## Work instructions
1. Decide whether each statement below agrees with the optical pickup patent excerpt, answering yes or no and quoting the words of the excerpt that settle it. (a) FIG. 2 shows a second preferred embodiment of the optical pickup device. (b) FIG. 15 is a diagram of a single-layer optical recording medium. (c) FIG. 7A through FIG. 7D explain correcting the sub-spot shift by a translational movement of the grating unit.
2. Answer these questions from the optical pickup patent excerpt:
(a) In the embodiment shown in FIG. 11A and FIG. 11B, how many separate gratings does the grating unit include?
(b) Which figures are diagrams of an intersection grating unit?
(c) The tracking error signal in FIG. 14 is generated from reflection beams from how many sub-spots?
3. Extend the optical pickup patent excerpt, beginning right after its final sentence.
### Supplied passage ###
BRIEF DESCRIPTION OF THE DRAWINGS
[0026] Other objects, features and advantages of the present
invention will be apparent from the following detailed description
when read in conjunction with the accompanying drawings.
[0027] FIG. 1 is a diagram of a first preferred embodiment of the
optical pickup device of the invention.
[0028] FIG. 2 is a diagram of a second preferred embodiment of the
optical pickup device of the invention.
[0029] FIG. 3 is a diagram for explaining a method of correction of
the spherical aberration performed by a spherical aberration
correcting unit.
[0030] FIG. 4 is a diagram for explaining a method of correction of
the spherical aberration performed by another spherical aberration
correcting unit.
[0031] FIG. 5A and FIG. 5B are diagrams for explaining a method of
changing the positions of the sub-spots by movement of the grating
unit.
[0032] FIG. 6A and FIG. 6B are diagrams for explaining a condition
of the optical pickup device of the present invention in which the
sub-spots with a proper pitch are positioned.
[0033] FIG. 6C and FIG. 6D are diagrams for explaining the shifting
of the sub-spot positions due to the spherical aberration
correction.
[0034] FIG. 6E and FIG. 6F are diagrams for explaining a method of
correcting the shifting of the sub-spot positions by a
translational movement of the grating unit.
[0035] FIG. 7A, FIG. 7B, FIG. 7C and FIG. 7D are diagrams for
explaining a method of correcting the shifting of the sub-spot
positions by a rotational movement of the grating unit.
[0036] FIG. 8A and FIG. 8B are diagrams for explaining a change of
the sub-spot positions by a translational movement of the grating
unit, and a corresponding change of the tracking error signal.
[0037] FIG. 9A and FIG. 9B are diagrams for explaining a change of
the sub-spot positions by a rotational movement of the grating
unit, and a corresponding change of the tracking error signal.
[0038] FIG. 10A and FIG. 10B are diagrams for explaining a
reflection beam receiving section of a photodetector unit.
[0039] FIG. 11A and FIG. 11B are diagrams for explaining another
preferred embodiment of the optical pickup device of the invention
in which the grating unit includes two separate gratings.
[0040] FIG. 12 is a diagram for explaining a method of correcting
the shifting of the sub-spot positions by movement of the two
gratings.
[0041] FIG. 13A and FIG. 13B are diagrams of an intersection
grating unit for use in the optical pickup device of the present
invention.
[0042] FIG. 14 is a block diagram of a portion of the photodetector
unit and the control unit which generates a tracking error signal
from the reflection beams from the four sub-spots of the medium in
the present embodiment.
[0043] FIG. 15 is a diagram of a multi-layer optical recording
medium.
[0044] FIG. 16 is a diagram of one preferred embodiment of the
optical information processing apparatus in which one embodiment of
the optical pickup device of the invention is provided.
DETAILED DESCRIPTION OF PREFERRED EMBODIMENTS
[0045] A description will now be provided of preferred embodiments
of the present invention with reference to the accompanying
drawings.
[0046] FIG. 1 shows a first preferred embodiment of the optical
pickup device of the invention.
### Data provided ###
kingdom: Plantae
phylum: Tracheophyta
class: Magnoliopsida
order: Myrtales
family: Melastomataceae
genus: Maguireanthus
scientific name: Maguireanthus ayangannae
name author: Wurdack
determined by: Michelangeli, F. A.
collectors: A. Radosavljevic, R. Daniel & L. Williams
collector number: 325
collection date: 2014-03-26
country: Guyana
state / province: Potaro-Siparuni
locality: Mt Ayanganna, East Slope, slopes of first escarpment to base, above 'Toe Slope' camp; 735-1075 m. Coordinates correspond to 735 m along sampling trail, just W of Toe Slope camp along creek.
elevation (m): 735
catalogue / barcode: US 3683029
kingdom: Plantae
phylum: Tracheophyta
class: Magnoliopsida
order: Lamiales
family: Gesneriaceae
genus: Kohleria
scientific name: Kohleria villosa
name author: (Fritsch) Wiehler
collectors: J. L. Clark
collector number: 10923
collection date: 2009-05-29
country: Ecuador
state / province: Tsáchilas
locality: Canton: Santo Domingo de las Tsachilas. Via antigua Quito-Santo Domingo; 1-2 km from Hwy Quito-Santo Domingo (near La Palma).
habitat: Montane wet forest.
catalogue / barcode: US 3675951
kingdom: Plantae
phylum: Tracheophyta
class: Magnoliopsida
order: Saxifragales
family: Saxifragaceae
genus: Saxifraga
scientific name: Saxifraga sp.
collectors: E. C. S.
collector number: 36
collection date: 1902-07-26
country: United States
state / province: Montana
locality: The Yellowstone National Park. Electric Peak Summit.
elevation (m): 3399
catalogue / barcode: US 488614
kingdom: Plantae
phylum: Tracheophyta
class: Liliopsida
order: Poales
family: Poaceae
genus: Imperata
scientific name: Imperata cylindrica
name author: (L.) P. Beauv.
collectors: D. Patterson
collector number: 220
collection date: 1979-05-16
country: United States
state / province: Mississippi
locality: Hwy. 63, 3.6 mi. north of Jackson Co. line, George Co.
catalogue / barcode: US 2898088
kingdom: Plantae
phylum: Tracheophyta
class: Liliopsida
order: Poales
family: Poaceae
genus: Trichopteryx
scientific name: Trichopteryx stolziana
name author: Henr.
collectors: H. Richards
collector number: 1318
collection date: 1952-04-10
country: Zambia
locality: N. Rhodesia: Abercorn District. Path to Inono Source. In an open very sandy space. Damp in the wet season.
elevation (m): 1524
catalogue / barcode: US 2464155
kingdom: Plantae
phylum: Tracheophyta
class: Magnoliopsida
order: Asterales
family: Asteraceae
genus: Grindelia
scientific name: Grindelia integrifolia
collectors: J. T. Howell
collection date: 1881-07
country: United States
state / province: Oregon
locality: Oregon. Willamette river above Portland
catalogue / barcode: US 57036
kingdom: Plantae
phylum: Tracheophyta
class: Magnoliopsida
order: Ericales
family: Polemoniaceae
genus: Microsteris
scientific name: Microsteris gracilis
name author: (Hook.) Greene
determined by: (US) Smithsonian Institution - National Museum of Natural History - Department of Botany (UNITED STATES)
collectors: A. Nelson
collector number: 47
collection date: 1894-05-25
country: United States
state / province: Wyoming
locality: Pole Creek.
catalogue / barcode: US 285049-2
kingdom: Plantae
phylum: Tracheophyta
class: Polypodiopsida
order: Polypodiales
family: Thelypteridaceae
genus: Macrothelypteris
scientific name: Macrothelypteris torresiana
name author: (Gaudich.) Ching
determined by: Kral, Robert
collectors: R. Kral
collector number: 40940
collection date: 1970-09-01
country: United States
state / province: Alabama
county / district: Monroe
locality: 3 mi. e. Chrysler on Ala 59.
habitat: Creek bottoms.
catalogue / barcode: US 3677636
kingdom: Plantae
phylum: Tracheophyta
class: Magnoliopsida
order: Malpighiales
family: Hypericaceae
###
## Written responses
1.
(a) Yes: "FIG. 2 is a diagram of a second preferred embodiment of the optical pickup device of the invention."
(b) No: "FIG. 15 is a diagram of a multi-layer optical recording medium."
(c) No: "a method of correcting the shifting of the sub-spot positions by a rotational movement of the grating unit."

2.
(a) Two
(b) FIG. 13A and FIG. 13B
(c) Four

3.
[0047] As shown in FIG. 1, the optical pickup device of the present
embodiment generally includes a semiconductor laser 1, a
diffraction grating unit 2, a collimate lens 3, a polarizing beam
splitter 4, a quarter-wave plate 5, an objective lens 6, a
detection unit 7, a photodetector unit 8, and a control unit 9.
Further, in the optical pickup device of the present embodiment, a
grating actuator 20, a collimate lens actuator 30, and an objective
lens actuator 60 are provided. The grating actuator 20 is
controlled to move the grating unit 2 in the direction of the
optical axis perpendicular to the recording surface of the medium.
The collimate lens actuator 30 is controlled to move the collimate
lens 3 in the direction of the optical axis perpendicular to the
recording surface of the medium. The objective lens actuator 60 is
controlled to move the objective lens 6 in the direction of the
optical axis perpendicular to the recording surface of the medium.
The control unit 9 controls the respective actuators 20, 30 and 60
based on detection signals received from the photodetector unit
8.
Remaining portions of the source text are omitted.